■ Work to be completed
Produce a word-for-word copy of the line that contains "is a photomicrograph" and each line after it through the end of the material, omitting pictures and all other lines.

■ Recorded information

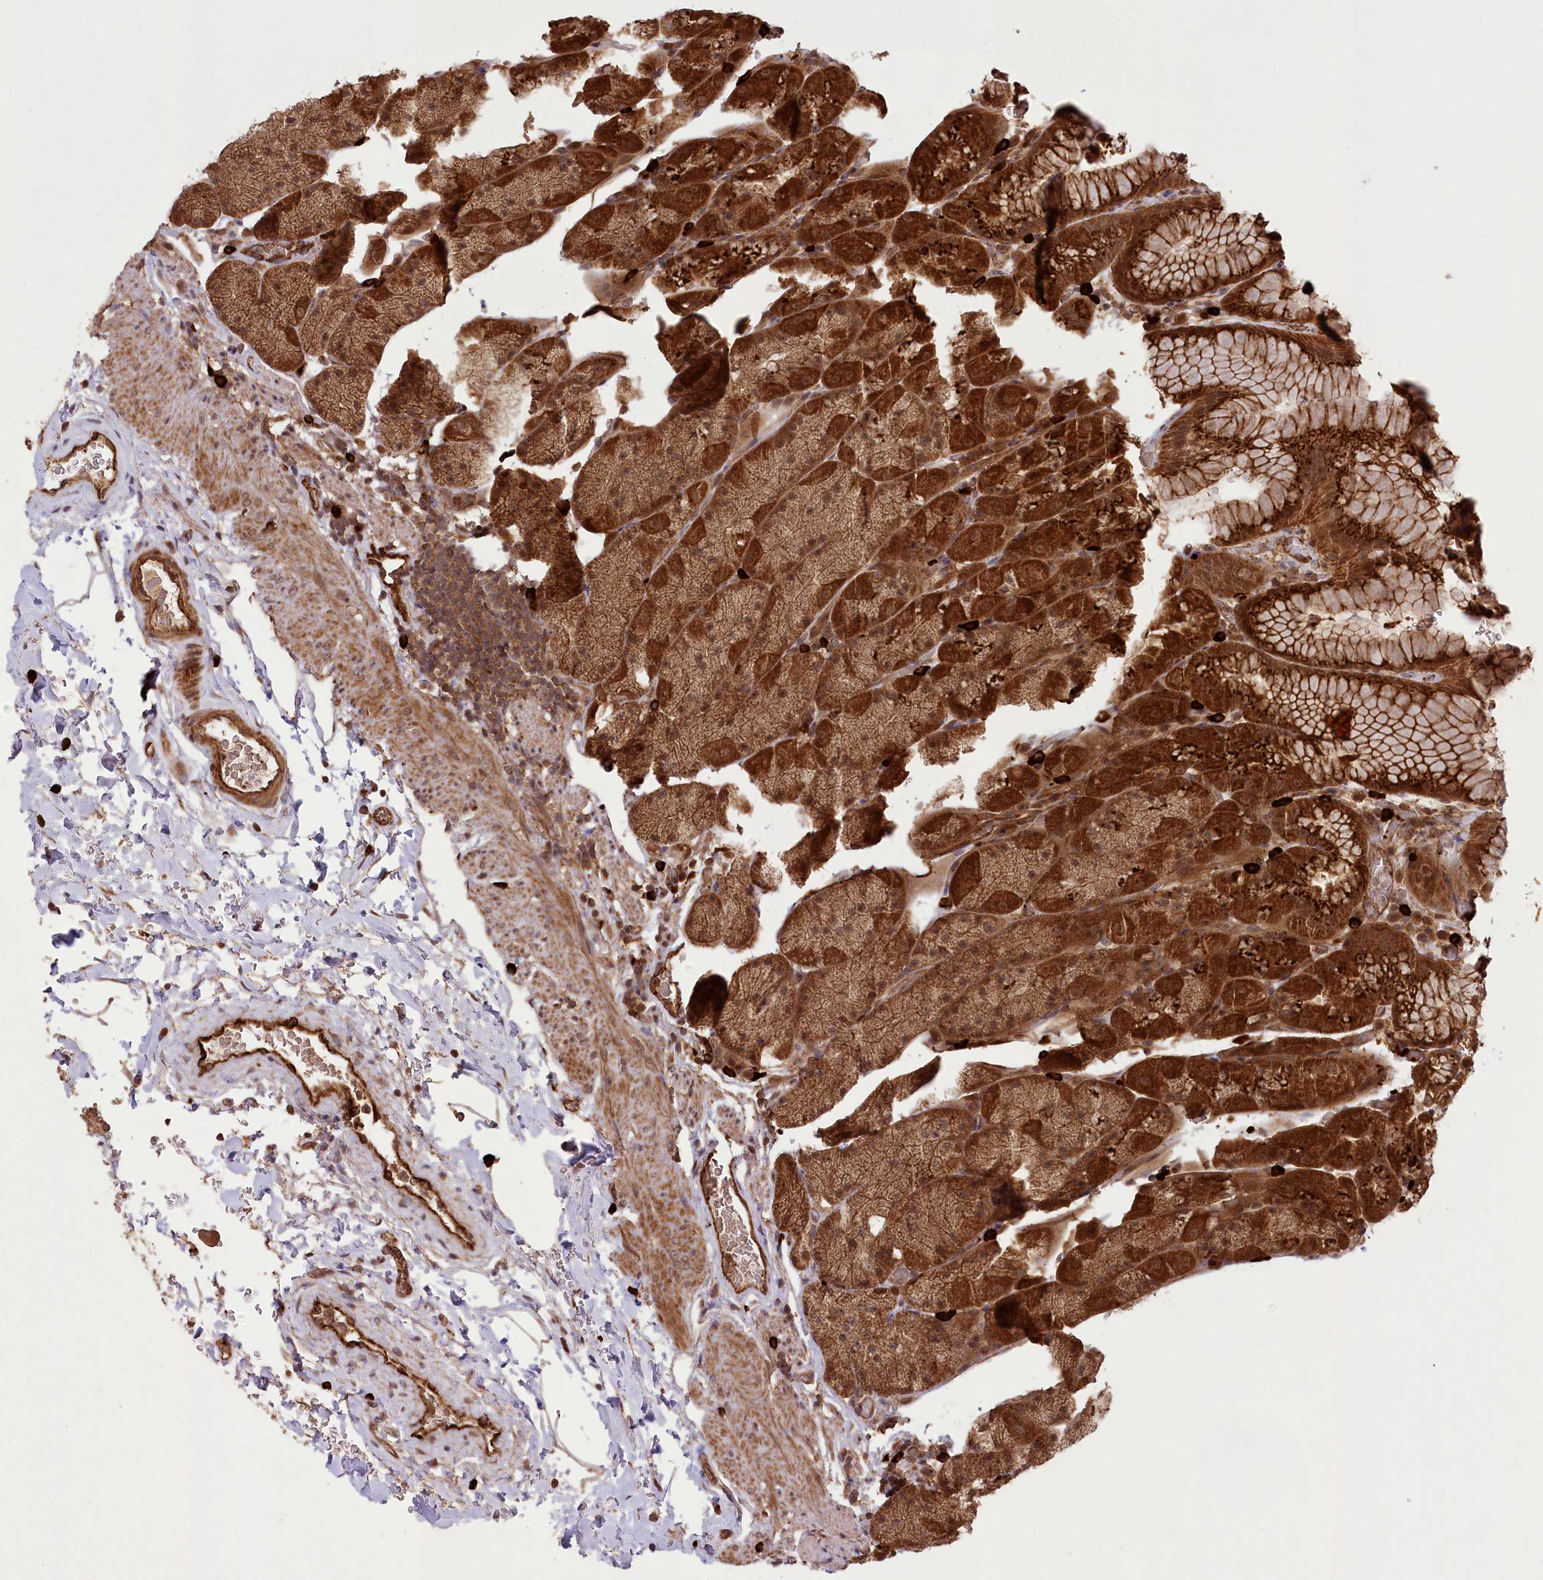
{"staining": {"intensity": "strong", "quantity": ">75%", "location": "cytoplasmic/membranous"}, "tissue": "stomach", "cell_type": "Glandular cells", "image_type": "normal", "snomed": [{"axis": "morphology", "description": "Normal tissue, NOS"}, {"axis": "topography", "description": "Stomach, upper"}, {"axis": "topography", "description": "Stomach, lower"}], "caption": "Immunohistochemistry of normal human stomach displays high levels of strong cytoplasmic/membranous expression in approximately >75% of glandular cells.", "gene": "CARD19", "patient": {"sex": "male", "age": 67}}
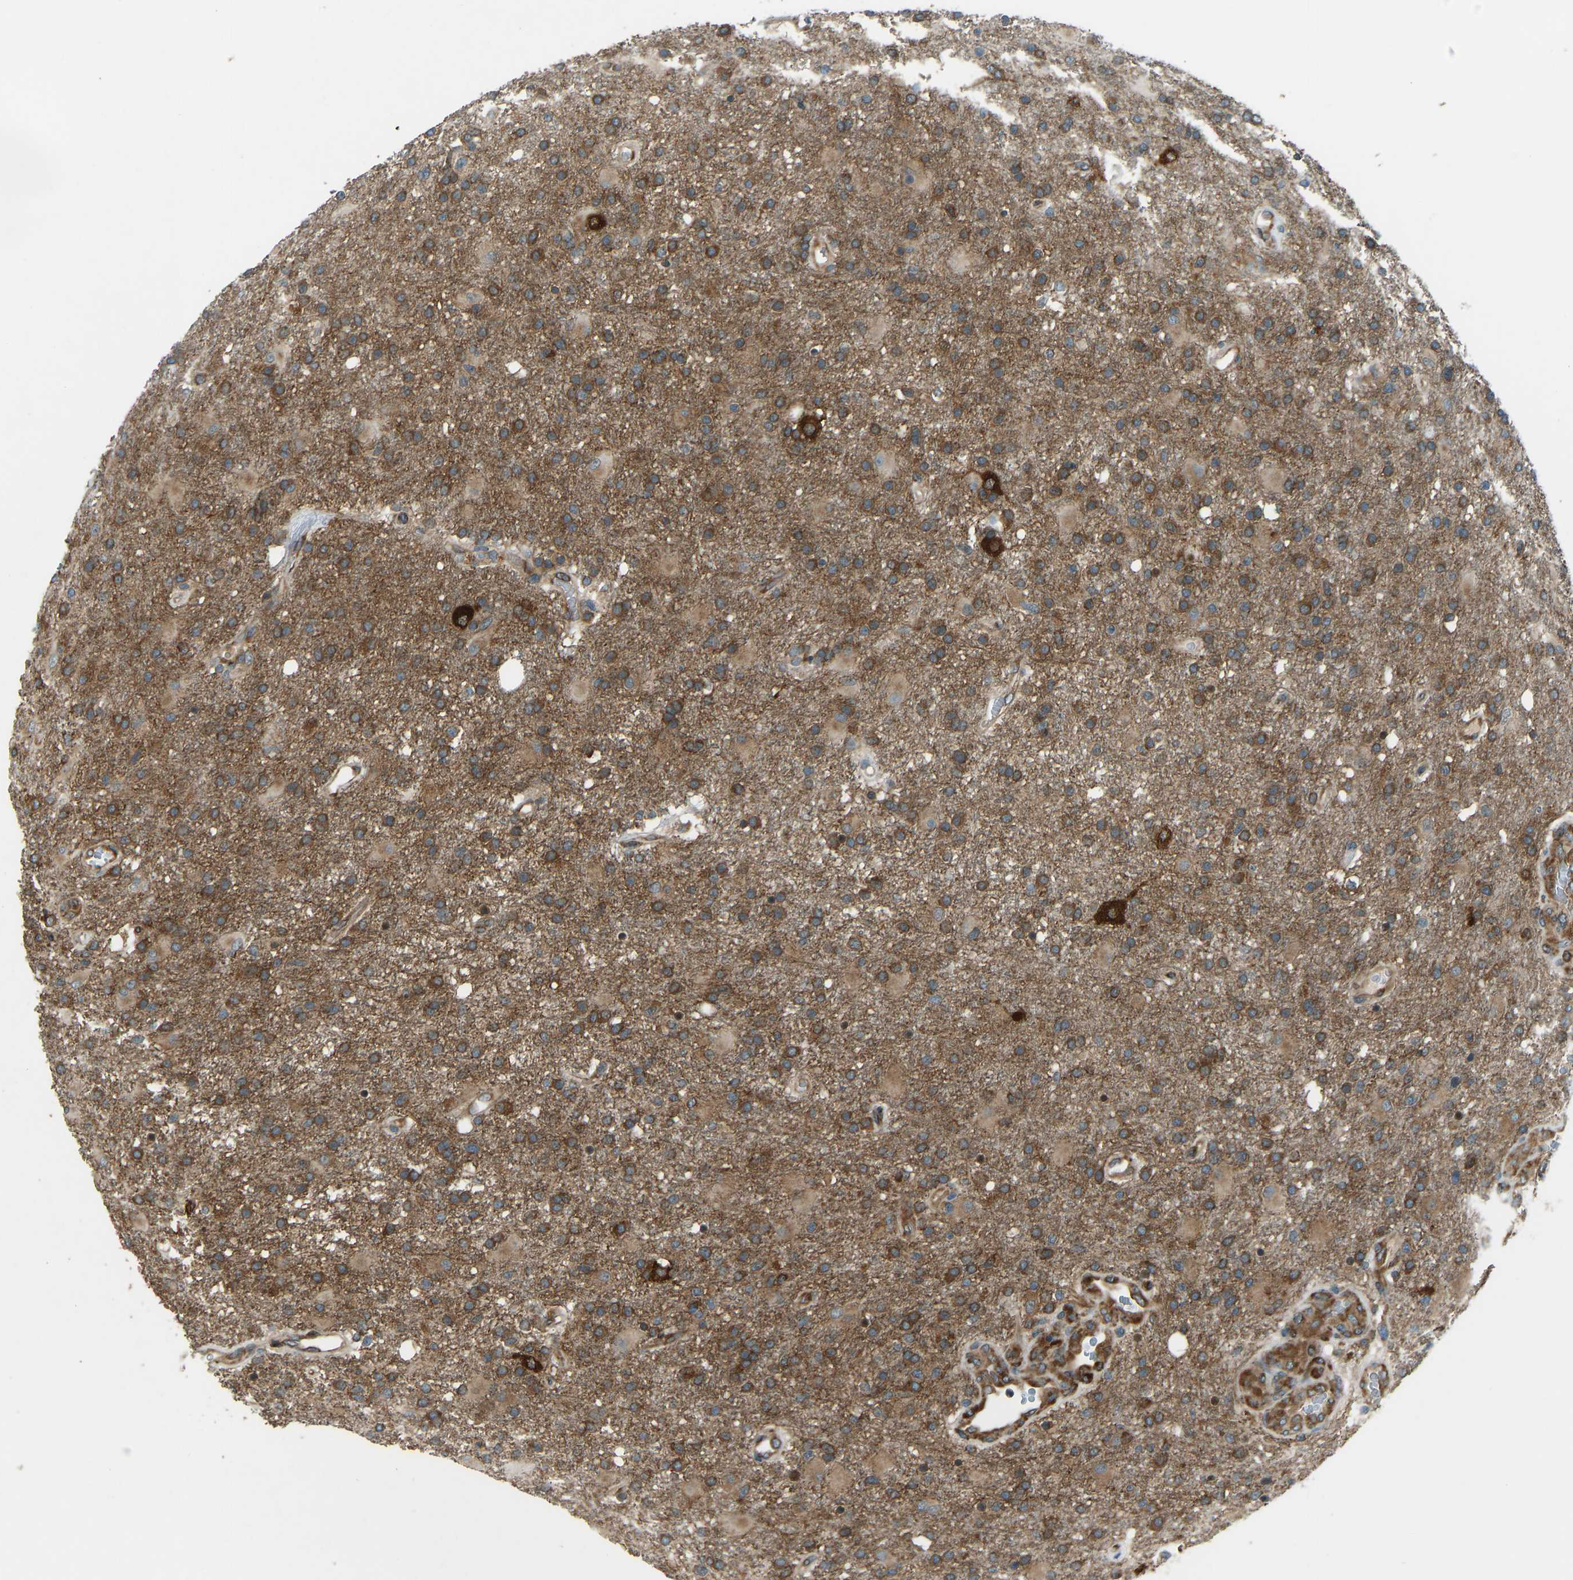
{"staining": {"intensity": "moderate", "quantity": ">75%", "location": "cytoplasmic/membranous"}, "tissue": "glioma", "cell_type": "Tumor cells", "image_type": "cancer", "snomed": [{"axis": "morphology", "description": "Glioma, malignant, High grade"}, {"axis": "topography", "description": "Brain"}], "caption": "This is a photomicrograph of immunohistochemistry staining of malignant high-grade glioma, which shows moderate staining in the cytoplasmic/membranous of tumor cells.", "gene": "STAU2", "patient": {"sex": "male", "age": 72}}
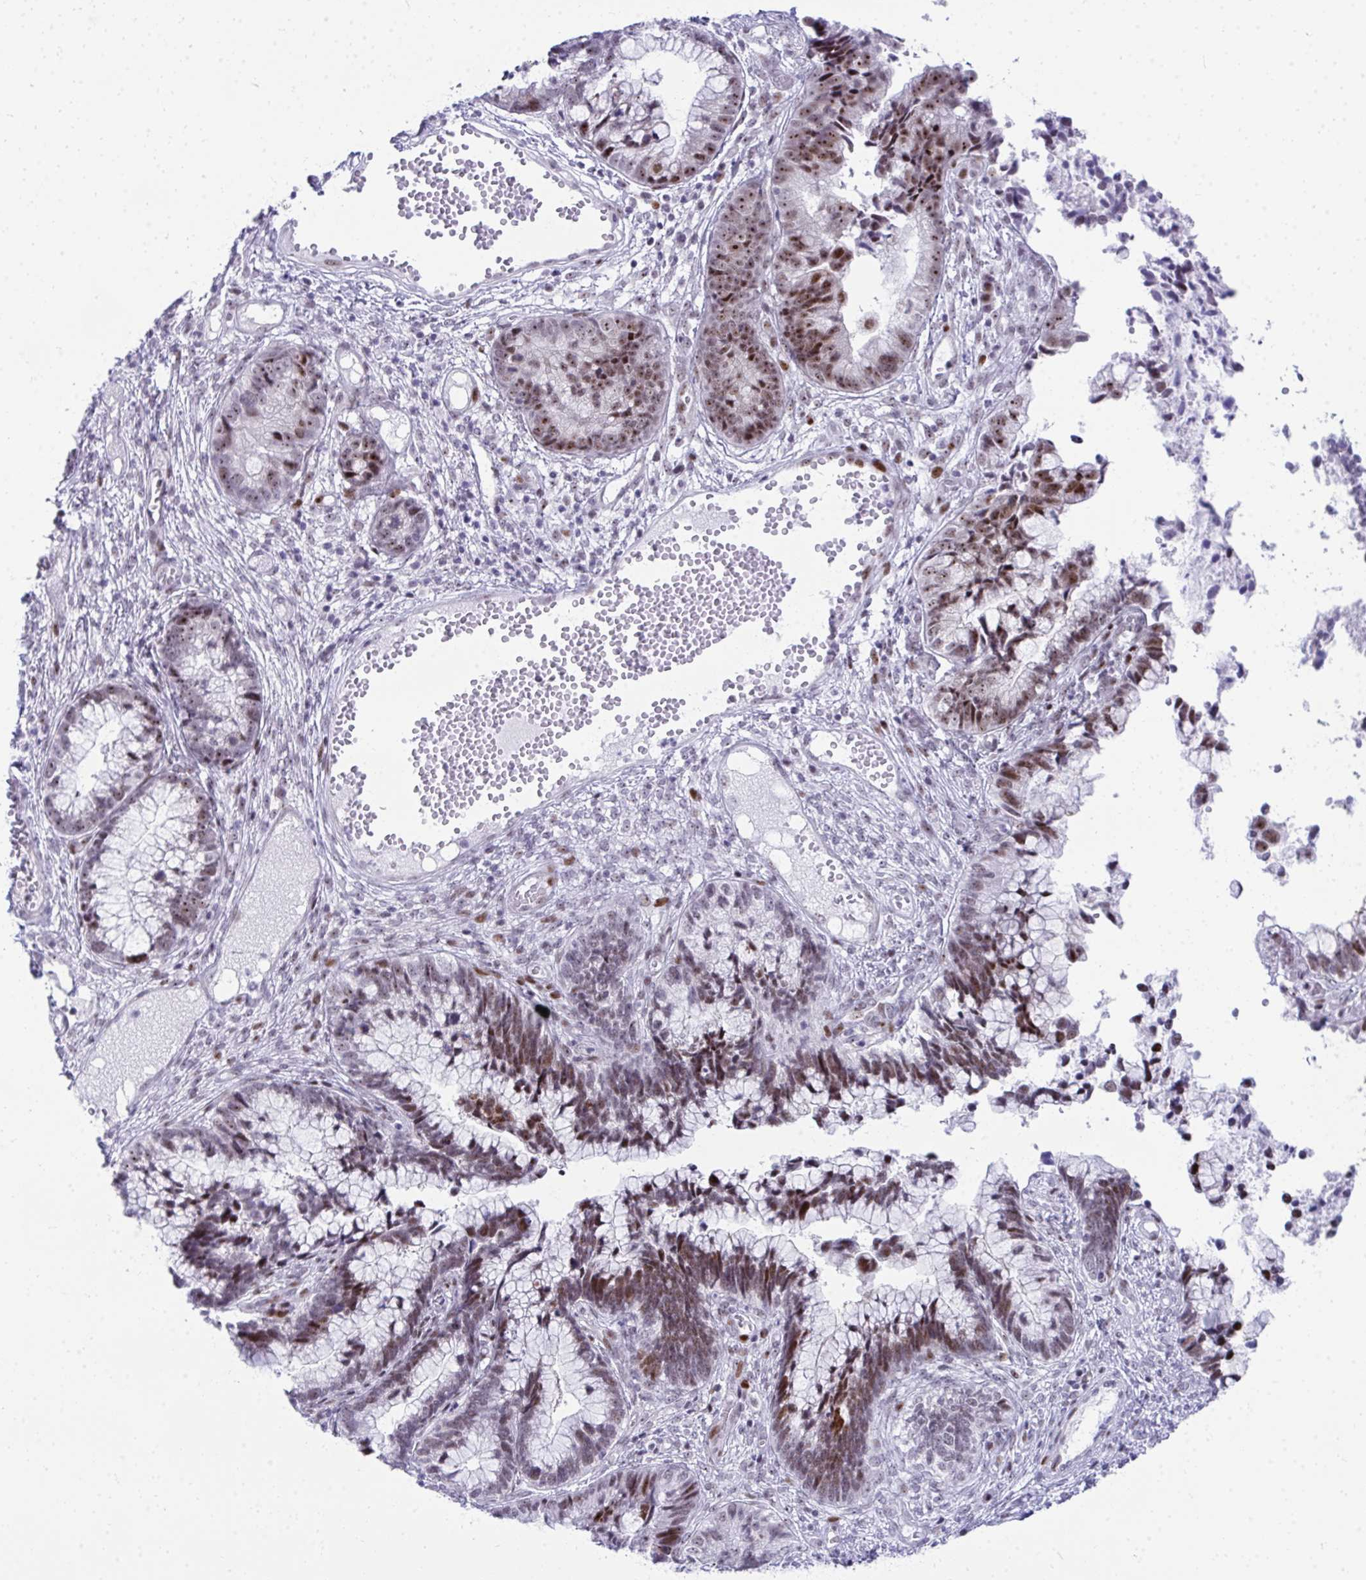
{"staining": {"intensity": "moderate", "quantity": ">75%", "location": "nuclear"}, "tissue": "cervical cancer", "cell_type": "Tumor cells", "image_type": "cancer", "snomed": [{"axis": "morphology", "description": "Adenocarcinoma, NOS"}, {"axis": "topography", "description": "Cervix"}], "caption": "This histopathology image demonstrates cervical cancer stained with immunohistochemistry (IHC) to label a protein in brown. The nuclear of tumor cells show moderate positivity for the protein. Nuclei are counter-stained blue.", "gene": "GLDN", "patient": {"sex": "female", "age": 44}}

■ Output of the task
{"staining": {"intensity": "moderate", "quantity": ">75%", "location": "cytoplasmic/membranous"}, "tissue": "glioma", "cell_type": "Tumor cells", "image_type": "cancer", "snomed": [{"axis": "morphology", "description": "Glioma, malignant, High grade"}, {"axis": "topography", "description": "Brain"}], "caption": "This is a photomicrograph of immunohistochemistry staining of malignant high-grade glioma, which shows moderate staining in the cytoplasmic/membranous of tumor cells.", "gene": "STAU2", "patient": {"sex": "male", "age": 72}}
{"staining": {"intensity": "moderate", "quantity": ">75%", "location": "nuclear"}, "tissue": "cervical cancer", "cell_type": "Tumor cells", "image_type": "cancer", "snomed": [{"axis": "morphology", "description": "Adenocarcinoma, NOS"}, {"axis": "topography", "description": "Cervix"}], "caption": "This histopathology image demonstrates cervical cancer stained with immunohistochemistry (IHC) to label a protein in brown. The nuclear of tumor cells show moderate positivity for the protein. Nuclei are counter-stained blue.", "gene": "GLDN", "patient": {"sex": "female", "age": 44}}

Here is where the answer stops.